In his book “Vaincre
le totalitarisme islamique“ (“Defeating Islamic Totalitarianism”)
published in September, Fillon wrote that France was “at war”
with radical Islam, and called for tough measures such as taking away
convicted terrorists’ French nationality. “With the Islamic State
we have entered a different universe,” he wrote.
In order to defeat
ISIL, Fillon argues that France must rid itself of diplomatic taboos
— notably the one that stops Paris from forming an alliance with
Moscow and Tehran.
For Russia, with
love
It is in this
respect, in calling for a reset of France’s international
alliances, that Fillon stands apart from Juppé.
Several aspirants to
the presidency, including Sarkozy, have called for dialogue with
Russia and made ceremonial visits to see Putin. But none has been as
consistently and staunchly pro-Russian as Fillon since he left office
in 2012, though he rejects the description that he is Putin’s
“friend.”
Tirelessly, on radio
shows and TV panels, Fillon comes to Russia’s defense. When
Russian-backed troops were sneaking into eastern Ukraine, he argued
that it was mostly Russian-speaking and more or less belonged to
Moscow. When the West imposed sanctions on Moscow over the annexation
of Crimea, he called them “negative” and demanded they be lifted.

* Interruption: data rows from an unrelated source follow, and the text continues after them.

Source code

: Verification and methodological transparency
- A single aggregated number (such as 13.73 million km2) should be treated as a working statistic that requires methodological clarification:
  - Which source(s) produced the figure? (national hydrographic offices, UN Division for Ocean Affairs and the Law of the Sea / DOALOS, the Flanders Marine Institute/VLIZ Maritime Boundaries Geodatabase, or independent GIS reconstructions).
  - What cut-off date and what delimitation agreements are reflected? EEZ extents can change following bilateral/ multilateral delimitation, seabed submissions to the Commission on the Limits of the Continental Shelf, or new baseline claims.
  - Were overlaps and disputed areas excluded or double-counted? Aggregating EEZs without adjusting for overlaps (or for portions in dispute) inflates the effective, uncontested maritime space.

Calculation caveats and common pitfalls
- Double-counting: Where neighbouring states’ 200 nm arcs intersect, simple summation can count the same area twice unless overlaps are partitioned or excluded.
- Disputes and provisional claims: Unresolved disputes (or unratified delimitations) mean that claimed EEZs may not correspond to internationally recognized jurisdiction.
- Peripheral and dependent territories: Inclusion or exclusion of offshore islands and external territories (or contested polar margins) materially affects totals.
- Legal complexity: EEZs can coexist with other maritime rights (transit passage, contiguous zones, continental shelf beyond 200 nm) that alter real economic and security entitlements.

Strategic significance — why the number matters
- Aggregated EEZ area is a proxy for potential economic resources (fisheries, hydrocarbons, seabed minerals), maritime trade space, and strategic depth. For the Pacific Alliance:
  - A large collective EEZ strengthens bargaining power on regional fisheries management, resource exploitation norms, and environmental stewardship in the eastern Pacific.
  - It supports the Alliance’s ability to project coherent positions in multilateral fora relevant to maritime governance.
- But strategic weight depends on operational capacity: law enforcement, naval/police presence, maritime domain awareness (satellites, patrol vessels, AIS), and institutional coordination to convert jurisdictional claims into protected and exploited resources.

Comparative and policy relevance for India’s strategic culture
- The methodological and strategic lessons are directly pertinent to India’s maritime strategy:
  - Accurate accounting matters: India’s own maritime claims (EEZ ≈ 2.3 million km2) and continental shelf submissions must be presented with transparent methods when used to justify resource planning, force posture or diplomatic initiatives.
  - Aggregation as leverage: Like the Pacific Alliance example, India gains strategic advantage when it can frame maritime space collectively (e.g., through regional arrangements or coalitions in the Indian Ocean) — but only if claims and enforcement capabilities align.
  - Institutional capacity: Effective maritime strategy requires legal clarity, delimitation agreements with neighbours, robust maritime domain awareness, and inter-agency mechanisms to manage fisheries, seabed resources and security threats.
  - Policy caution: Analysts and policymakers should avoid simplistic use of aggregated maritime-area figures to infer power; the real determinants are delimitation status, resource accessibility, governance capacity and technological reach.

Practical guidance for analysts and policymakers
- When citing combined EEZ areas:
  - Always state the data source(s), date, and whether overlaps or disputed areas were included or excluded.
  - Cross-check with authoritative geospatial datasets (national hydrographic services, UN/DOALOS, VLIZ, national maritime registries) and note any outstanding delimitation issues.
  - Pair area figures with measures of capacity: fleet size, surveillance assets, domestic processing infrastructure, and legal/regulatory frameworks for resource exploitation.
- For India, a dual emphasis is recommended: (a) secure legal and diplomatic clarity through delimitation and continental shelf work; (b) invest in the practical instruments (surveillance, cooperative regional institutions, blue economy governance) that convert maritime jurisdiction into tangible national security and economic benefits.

When Russia went into Syria to assist President Bashar Assad, he
brushed off human rights violations and pressed for Europeans to join
an alliance with Iran, Syria and Russia against ISIL.
During the U.S.
election campaign, some Western officials expressed concern about
Donald Trump’s warm words for Putin. Not so Fillon, who said: “I
do not fear [a Putin-Trump alliance]. I wish for it.”
Meanwhile, he has
harsh words for NATO, accusing Western powers of provoking Russia by
expanding too close to its borders. Denouncing “American
imperialism,” he wants the euro to become a reserve currency to
rival the U.S. dollar and the Japanese yen.